Exercises to complete:
**A.** From the passage about the AD&D game below, set down the part from "The AD&D game is" up to and including "most important elements.", word for word.
**B.** Write the next part of the passage about the AD&D game below, picking up after its last sentence.

Passage to read:
•••

From the essay "Why Do I Play the AD&D Game?" by Steve Winter in the 1993 TSR Catalog

[T]he simplicity and abstractness of the AD&D game's combat and magic rules work to reinforce rather than weaken the player's imaginations. In an ultra-tactical game with pieces and playing maps and movement points and combat turns measured in seconds, the player's attention is focused on the map. Instead of imagining his character facing the towering ogre, instead of smelling its matted hide and hearing its lumbering step, the player sees his inch-tall miniature figure standing next to an inch-and-a-half tall ogre figure. How much more frightening is a dark, web-filled, musty, dripping corridor when it is conjured in the player's mind than when it is reduced to a few paper hexes?
The AD&D game is tailored to be purely imaginary. There are no complex movement rules, no detailed battle options. The heroic feats of the player characters and the images they create in the players' minds are the most important elements.

One can dispute these assertions, of course, but I think they provide a valuable bit of insight into how the designers saw the AD&D game at that point in time.
 

Night Below
Inside this box are:
Three 64-page books compromising a single grand-scale adventure, which can be placed in any AD&D world.

•••

Listed entries:
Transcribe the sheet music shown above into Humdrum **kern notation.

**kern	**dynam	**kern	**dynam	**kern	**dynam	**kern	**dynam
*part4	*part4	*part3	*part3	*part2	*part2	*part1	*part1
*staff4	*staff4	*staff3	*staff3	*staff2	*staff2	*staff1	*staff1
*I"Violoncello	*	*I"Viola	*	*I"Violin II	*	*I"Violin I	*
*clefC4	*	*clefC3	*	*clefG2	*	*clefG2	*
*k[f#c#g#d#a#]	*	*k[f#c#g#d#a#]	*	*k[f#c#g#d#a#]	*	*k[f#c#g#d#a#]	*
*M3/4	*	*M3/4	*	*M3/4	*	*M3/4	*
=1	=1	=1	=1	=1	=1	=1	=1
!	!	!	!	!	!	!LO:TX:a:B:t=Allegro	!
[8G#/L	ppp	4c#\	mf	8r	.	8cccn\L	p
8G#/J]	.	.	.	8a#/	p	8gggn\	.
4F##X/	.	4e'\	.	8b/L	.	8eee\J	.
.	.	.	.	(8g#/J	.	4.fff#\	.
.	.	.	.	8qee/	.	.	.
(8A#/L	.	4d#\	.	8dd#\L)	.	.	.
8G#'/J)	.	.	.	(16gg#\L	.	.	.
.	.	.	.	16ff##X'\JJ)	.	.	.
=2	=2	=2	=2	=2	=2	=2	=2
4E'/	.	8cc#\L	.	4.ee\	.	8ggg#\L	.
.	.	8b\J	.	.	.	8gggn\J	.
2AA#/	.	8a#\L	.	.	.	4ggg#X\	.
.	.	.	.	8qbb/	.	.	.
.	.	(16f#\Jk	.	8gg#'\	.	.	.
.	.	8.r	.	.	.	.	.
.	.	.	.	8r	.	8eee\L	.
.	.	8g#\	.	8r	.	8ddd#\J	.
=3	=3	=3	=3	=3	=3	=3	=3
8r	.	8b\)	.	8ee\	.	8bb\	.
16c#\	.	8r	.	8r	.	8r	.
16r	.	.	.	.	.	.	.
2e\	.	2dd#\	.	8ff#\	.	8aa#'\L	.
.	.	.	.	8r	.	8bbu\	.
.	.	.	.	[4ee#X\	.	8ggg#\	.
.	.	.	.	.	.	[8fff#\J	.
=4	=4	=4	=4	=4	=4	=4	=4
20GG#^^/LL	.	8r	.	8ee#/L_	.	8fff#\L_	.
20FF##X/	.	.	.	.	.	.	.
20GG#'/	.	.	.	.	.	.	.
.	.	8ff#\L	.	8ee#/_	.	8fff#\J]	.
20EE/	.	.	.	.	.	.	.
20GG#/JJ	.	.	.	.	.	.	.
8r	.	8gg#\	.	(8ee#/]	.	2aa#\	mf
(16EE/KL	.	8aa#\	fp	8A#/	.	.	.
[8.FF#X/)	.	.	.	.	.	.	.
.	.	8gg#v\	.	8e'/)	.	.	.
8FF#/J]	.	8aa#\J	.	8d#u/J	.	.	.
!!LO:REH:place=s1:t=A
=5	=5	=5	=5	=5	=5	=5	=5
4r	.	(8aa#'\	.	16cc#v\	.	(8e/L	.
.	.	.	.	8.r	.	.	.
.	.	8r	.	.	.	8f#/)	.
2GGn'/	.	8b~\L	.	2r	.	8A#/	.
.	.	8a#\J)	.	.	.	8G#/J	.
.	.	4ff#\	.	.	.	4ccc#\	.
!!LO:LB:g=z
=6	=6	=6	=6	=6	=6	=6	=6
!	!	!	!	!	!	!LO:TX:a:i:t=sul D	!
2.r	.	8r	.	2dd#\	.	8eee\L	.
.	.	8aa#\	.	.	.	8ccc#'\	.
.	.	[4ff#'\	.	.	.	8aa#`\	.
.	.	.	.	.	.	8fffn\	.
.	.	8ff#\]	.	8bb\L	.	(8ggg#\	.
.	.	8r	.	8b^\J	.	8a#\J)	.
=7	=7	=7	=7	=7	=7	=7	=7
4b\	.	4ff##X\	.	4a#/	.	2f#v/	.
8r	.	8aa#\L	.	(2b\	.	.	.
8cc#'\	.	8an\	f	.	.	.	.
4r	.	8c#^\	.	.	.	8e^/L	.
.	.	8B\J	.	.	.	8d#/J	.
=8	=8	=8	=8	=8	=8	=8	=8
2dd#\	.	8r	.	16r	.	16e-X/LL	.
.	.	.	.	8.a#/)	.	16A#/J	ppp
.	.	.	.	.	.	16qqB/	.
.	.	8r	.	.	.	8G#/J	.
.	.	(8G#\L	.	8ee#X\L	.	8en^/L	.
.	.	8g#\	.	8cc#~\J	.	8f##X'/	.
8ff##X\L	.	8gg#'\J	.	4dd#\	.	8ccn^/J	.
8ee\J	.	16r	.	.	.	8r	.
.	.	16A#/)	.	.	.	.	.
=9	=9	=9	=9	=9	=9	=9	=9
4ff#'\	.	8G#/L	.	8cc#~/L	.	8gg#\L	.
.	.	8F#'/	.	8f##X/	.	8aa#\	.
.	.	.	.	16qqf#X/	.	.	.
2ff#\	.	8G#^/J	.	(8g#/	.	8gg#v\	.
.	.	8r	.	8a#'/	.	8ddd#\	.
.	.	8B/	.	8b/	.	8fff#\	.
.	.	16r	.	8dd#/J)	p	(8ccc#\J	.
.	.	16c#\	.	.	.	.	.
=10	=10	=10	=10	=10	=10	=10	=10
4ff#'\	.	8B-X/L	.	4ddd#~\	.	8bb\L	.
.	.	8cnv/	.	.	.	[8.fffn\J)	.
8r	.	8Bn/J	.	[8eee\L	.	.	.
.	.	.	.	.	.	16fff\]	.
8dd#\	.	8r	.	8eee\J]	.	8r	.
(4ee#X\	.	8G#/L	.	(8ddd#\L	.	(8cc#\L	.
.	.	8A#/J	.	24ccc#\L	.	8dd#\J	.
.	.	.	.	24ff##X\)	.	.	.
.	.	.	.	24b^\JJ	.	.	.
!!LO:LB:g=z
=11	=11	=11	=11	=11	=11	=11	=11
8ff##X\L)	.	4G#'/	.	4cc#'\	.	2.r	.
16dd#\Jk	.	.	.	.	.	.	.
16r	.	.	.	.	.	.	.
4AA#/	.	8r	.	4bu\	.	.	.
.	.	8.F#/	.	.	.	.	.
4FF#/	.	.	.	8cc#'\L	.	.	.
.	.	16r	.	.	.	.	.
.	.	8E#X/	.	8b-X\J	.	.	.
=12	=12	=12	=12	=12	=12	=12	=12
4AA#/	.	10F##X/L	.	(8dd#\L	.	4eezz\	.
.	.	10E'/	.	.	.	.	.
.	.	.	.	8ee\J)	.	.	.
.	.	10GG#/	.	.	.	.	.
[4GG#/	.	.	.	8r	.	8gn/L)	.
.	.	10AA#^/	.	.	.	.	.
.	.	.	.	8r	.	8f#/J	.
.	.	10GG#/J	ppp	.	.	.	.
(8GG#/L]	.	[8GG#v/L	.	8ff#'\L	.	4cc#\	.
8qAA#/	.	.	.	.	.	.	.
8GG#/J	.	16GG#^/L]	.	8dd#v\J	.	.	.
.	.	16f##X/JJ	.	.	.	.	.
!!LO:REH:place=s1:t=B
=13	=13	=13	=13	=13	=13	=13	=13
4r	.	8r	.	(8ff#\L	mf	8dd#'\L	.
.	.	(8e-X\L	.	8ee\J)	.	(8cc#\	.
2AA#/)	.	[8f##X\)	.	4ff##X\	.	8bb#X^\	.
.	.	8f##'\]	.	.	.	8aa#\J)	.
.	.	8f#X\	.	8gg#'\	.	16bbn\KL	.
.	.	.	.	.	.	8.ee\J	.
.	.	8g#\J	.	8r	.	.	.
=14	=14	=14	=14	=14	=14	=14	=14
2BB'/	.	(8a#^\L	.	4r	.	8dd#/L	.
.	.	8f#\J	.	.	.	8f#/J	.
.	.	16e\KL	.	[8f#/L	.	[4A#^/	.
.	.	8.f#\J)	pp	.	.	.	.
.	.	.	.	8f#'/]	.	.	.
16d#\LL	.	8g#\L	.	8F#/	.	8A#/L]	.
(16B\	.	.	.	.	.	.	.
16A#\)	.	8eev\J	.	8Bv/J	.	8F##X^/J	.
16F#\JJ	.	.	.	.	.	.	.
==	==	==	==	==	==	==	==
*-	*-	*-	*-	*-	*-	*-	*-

•••

Responses:
**A.**
The AD&D game is tailored to be purely imaginary. There are no complex movement rules, no detailed battle options. The heroic feats of the player characters and the images they create in the players' minds are the most important elements.

**B.**
16 Player Handout sheets featuring art, maps, charts, and letters.
8 two-sided DUNGEON MASTER Reference Cards providing cutouts, monster rosters, and two new evil deities.
An eight-page booklet of new MONSTROUS COMPENDIUM entries, detailing three new races and two new monsters.
6 full-color poster maps detailing all the important locations in the entire campaign setting.
Nothing specific about mini maps, although the DM reference cards seem likely to contain counters of some sort, making mini maps believable.


RC

I'll go open up my box and tell you what mini stuff came with it!
These are only the 1" square maps I'm referring to...

1 Room map 5x8 squares big
1 Hallway map (5x20)
1 "Church" map (I think this was the "End Boss" map. (18x27)
1 circular map, 14 squares through the middle (8 square radius)
Note: They are part of the "full color poster maps" you mentioned.
2 sheets of monster portraits that you can cut out and use on said maps
 


That's beautiful. Pretty much mirrors my perspective on the issue.

Been using minis for a while and combats are more fun this side of the table.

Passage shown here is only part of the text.